Lauren Dowling was also part of the creative exodus which came down to Sheffield from Lancaster in 2018. She tells me that while they loved Lancaster’s vibrant music scene, they realised after gigging down here that Sheffield’s was on another level. All of a sudden, they didn’t have to be the ones putting things on all the time and could instead feed off the huge amount of musical creativity that was already taking place in the city. “Sheffield was the place that really ignited something in our hearts,” she tells me.
Lauren is one quarter of Potpourri and one half of Legs Eleven with her band mate Evie Garner. Since being born as a radio show during lockdown, Legs Eleven have since gone on to host nights at Delicious Clam and at other venues in the city, featuring local bands and artists as well as those from further afield, including London punks Italia 90 and singer-songwriter Albertine Sarges from Berlin.
Sheffield’s more DIY approach, which is probably best exemplified by the collective ethos of Delicious Clam, also lends itself to a more collaborative approach, adds Lauren. It feels less competitive and has fewer egos, she says. And unlike much of the music industry, it’s also a place where it’s more common to see women promoting nights, as Legs Eleven do, or working as DJs or on the sound desk. “I think it can be a prototype in that way,” she says.
While Bingo and Delicious Clam are different organisations, they do enjoy a slightly symbiotic relationship. Both Bingo and Legs Eleven host nights at Delicious Clam, while Lloyd and his label mates regularly support Clam nights featuring Sheffield bands and artists from further afield. “They are all super creative and unbelievably talented,” says Ed, speaking about the Bingo crew. “Sometimes annoyingly so,” he jokes.

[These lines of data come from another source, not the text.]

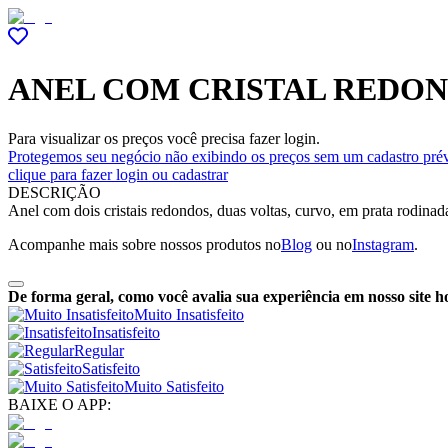
ANEL COM CRISTAL REDON
Para visualizar os preços você precisa fazer login.
Protegemos seu negócio não exibindo os preços sem um cadastro prév
clique para fazer login ou cadastrar
DESCRIÇÃO
Anel com dois cristais redondos, duas voltas, curvo, em prata rodina
Acompanhe mais sobre nossos produtos no
Blog
ou no
Instagram
.
De forma geral, como você avalia sua experiência em nosso site h
Muito Insatisfeito
Insatisfeito
Regular
Satisfeito
Muito Satisfeito
BAIXE O APP:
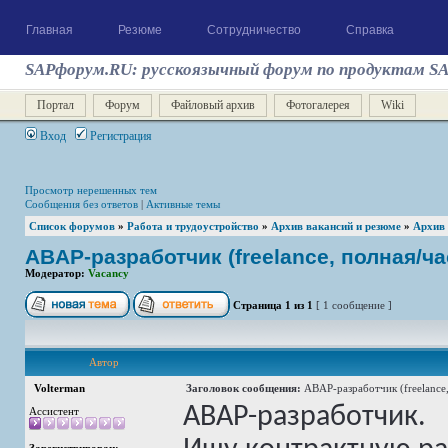
Главная
Резюме
Сотрудничество
Справка
SAPфорум.RU: русскоязычный форум по продуктам S
Портал
Форум
Файловый архив
Фотогалерея
Wiki
Вход
Регистрация
Просмотр нерешенных тем
Сообщения без ответов
|
Активные темы
Список форумов
»
Работа и трудоустройство
»
Архив вакансий и резюме
»
Архив
ABAP-разработчик (freelance, полная/ча
Модератор:
Vacancy
Страница
1
из
1
[ 1 сообщение ]
Автор
Volterman
Заголовок сообщения:
ABAP-разработчик (freelance,
ABAP-разработчик.
Ассистент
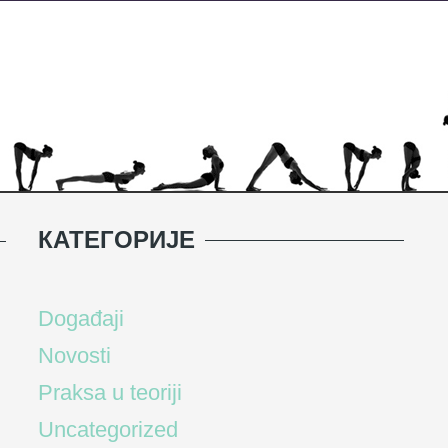
КАТЕГОРИЈЕ
Događaji
Novosti
Praksa u teoriji
Uncategorized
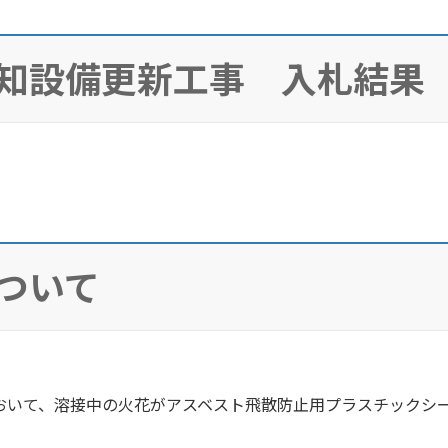
知設備更新工事 入札結果
ついて
おいて、溶接中の火花がアスベスト飛散防止用プラスチックシ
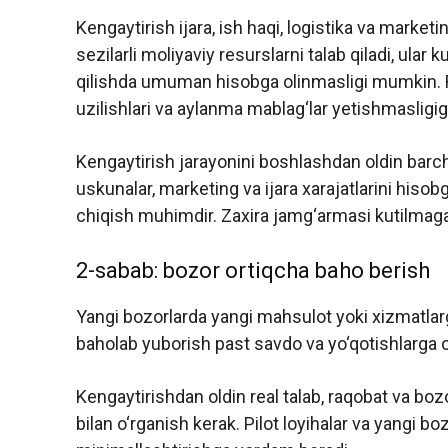
Kengaytirish ijara, ish haqi, logistika va marketi
sezilarli moliyaviy resurslarni talab qiladi, ular
qilishda umuman hisobga olinmasligi mumkin. R
uzilishlari va aylanma mablag‘lar yetishmasligig
Kengaytirish jarayonini boshlashdan oldin barch
uskunalar, marketing va ijara xarajatlarini hisob
chiqish muhimdir. Zaxira jamg‘armasi kutilmaga
2-sabab: bozor ortiqcha baho berish
Yangi bozorlarda yangi mahsulot yoki xizmatlarga 
baholab yuborish past savdo va yo‘qotishlarga o
Kengaytirishdan oldin real talab, raqobat va boz
bilan o‘rganish kerak. Pilot loyihalar va yangi bo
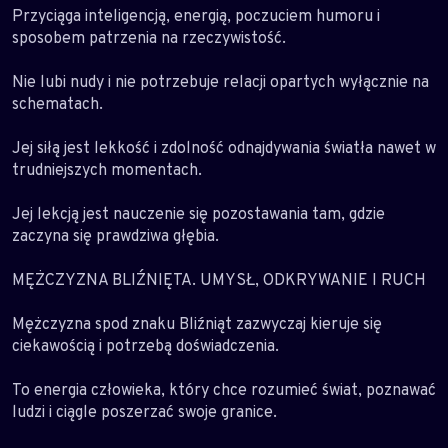
Przyciąga inteligencją, energią, poczuciem humoru i
sposobem patrzenia na rzeczywistość.
Nie lubi nudy i nie potrzebuje relacji opartych wyłącznie na
schematach.
Jej siłą jest lekkość i zdolność odnajdywania światła nawet w
trudniejszych momentach.
Jej lekcją jest nauczenie się pozostawania tam, gdzie
zaczyna się prawdziwa głębia.
MĘŻCZYZNA BLIŹNIĘTA. UMYSŁ, ODKRYWANIE I RUCH
Mężczyzna spod znaku Bliźniąt zazwyczaj kieruje się
ciekawością i potrzebą doświadczenia.
To energia człowieka, który chce rozumieć świat, poznawać
ludzi i ciągle poszerzać swoje granice.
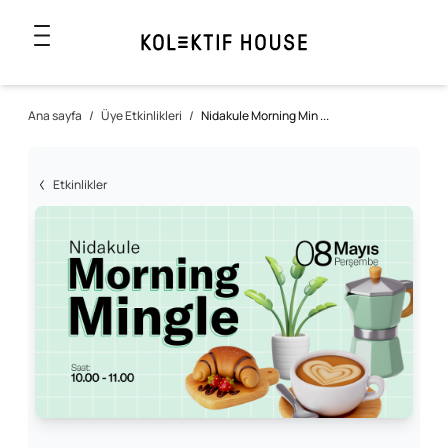
Ana sayfa
/
Üye Etkinlikleri
/
Nidakule Morning Min ...
Etkinlikler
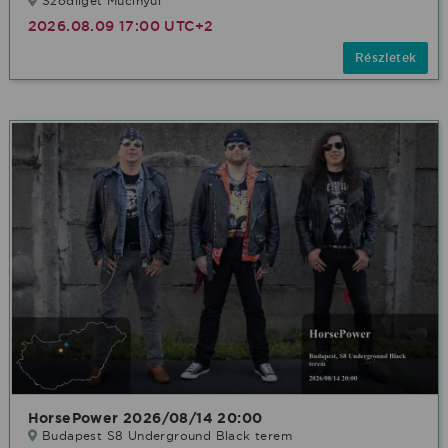
Sződliget Mucinyúl
2026.08.09 17:00 UTC+2
Részletek
HorsePower 2026/08/14 20:00
Budapest S8 Underground Black terem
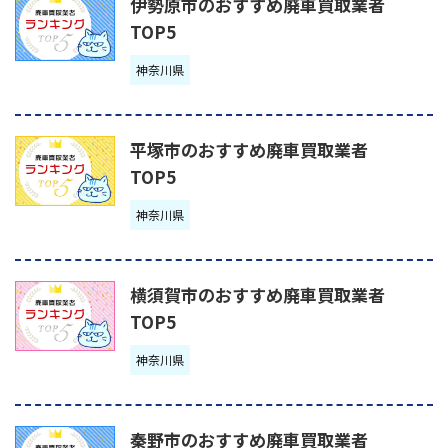
伊勢原市のおすすめ廃車買取業者
TOP5
神奈川県
平塚市のおすすめ廃車買取業者
TOP5
神奈川県
横須賀市のおすすめ廃車買取業者
TOP5
神奈川県
秦野市のおすすめ廃車買取業者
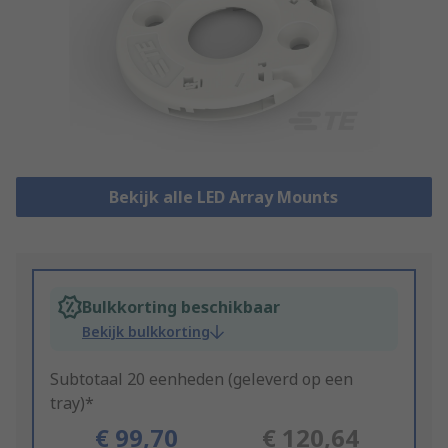
Bekijk alle LED Array Mounts
Bulkkorting beschikbaar
Bekijk bulkkorting
Subtotaal 20 eenheden (geleverd op een
tray)*
€ 99,70
€ 120,64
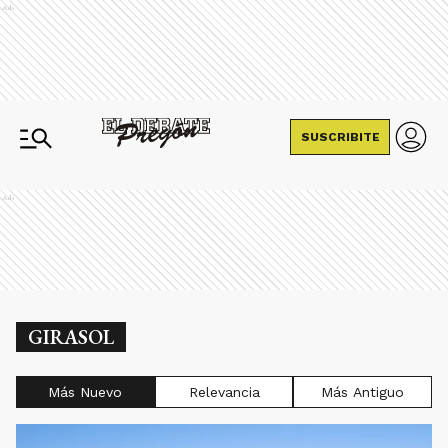
Ads
SUSCRIBITE
Ads
GIRASOL
Más Nuevo
Relevancia
Más Antiguo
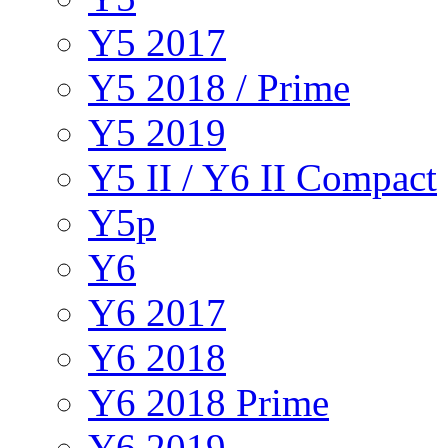
Y5 2017
Y5 2018 / Prime
Y5 2019
Y5 II / Y6 II Compact
Y5p
Y6
Y6 2017
Y6 2018
Y6 2018 Prime
Y6 2019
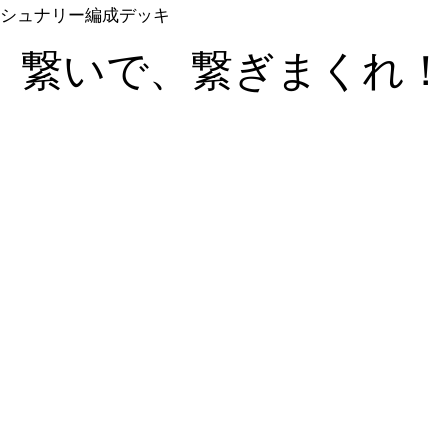
シュナリー編成デッキ
、繋いで、繋ぎまくれ！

And their DIY ethos is mirrored across Sheffield’s alternative music ecosystem. Lloyd tells me a venue called Hatch puts on “wildly experimental” music at their base on Harwood Road in Highfield, while queer-led dance music venue and events space Gut Level have recently moved to new premises on Eyre Street. And volunteer-run gig space The Lughole in Neepsend has become a Mecca for those who like music from the heavier end of the punk music spectrum. Add in more established venues like Sidney and Matilda and it’s not surprising that Sheffield is starting to get noticed as a city with a vibrant and up-and-coming music scene.
Perhaps at my age I shouldn’t be surprised at all the musical activity going on in Sheffield which I wasn’t aware of. Ben from Bingo agrees that some of it isn’t easy to find, but says maybe that adds to the charm. “A lot of these places aren’t that visible,” he says. “If you’re a punter looking at listings on the internet, you wouldn't necessarily come across them. But if you delve a little deeper they are there.”
Lloyd agrees. “People will say there is nothing going on in Sheffield but that’s people who don’t scratch the surface,” he tells me. “There is actually a lot more going on than people think.”